**How to complete this task**
Every entry is to be reproduced word for word, but the images are not.

**Provided records**

Start of Block

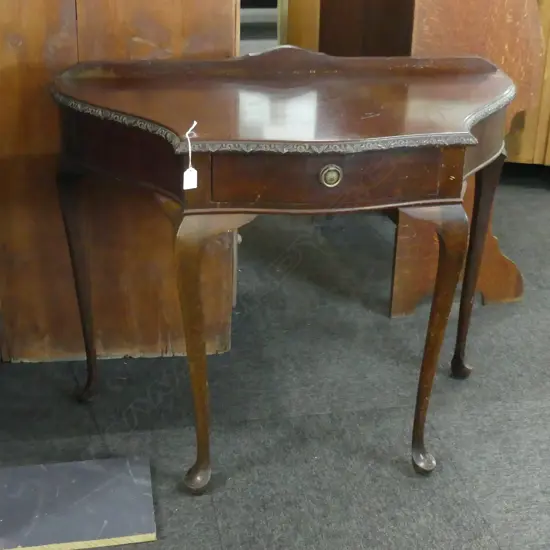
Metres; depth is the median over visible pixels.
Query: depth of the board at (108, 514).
1.95 m
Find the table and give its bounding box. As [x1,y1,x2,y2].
[50,47,521,487]
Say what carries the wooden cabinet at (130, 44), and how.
on the floor
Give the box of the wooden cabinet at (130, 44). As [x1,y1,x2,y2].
[0,0,240,363]
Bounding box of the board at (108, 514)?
[0,455,156,549]
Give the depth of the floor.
2.32 m
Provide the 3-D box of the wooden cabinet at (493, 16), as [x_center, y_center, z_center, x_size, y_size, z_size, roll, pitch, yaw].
[0.409,-0.736,2.874,0.502,1.476,0.972,-3,24,-9]
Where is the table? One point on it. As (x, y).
(203, 384)
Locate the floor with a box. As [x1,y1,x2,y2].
[1,166,549,549]
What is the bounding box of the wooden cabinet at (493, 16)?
[311,0,546,314]
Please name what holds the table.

End of Block

**Result**
Metres; depth is the median over visible pixels.
Query: depth of the board at (108, 514).
1.95 m
Find the table and give its bounding box. As [x1,y1,x2,y2].
[50,47,521,487]
Say what carries the wooden cabinet at (130, 44), and how.
on the floor
Give the box of the wooden cabinet at (130, 44). As [x1,y1,x2,y2].
[0,0,240,363]
Bounding box of the board at (108, 514)?
[0,455,156,549]
Give the depth of the floor.
2.32 m
Provide the 3-D box of the wooden cabinet at (493, 16), as [x_center, y_center, z_center, x_size, y_size, z_size, roll, pitch, yaw].
[0.409,-0.736,2.874,0.502,1.476,0.972,-3,24,-9]
Where is the table? One point on it. As (x, y).
(203, 384)
Locate the floor with a box. As [x1,y1,x2,y2].
[1,166,549,549]
What is the bounding box of the wooden cabinet at (493, 16)?
[311,0,546,314]
Please name what holds the table.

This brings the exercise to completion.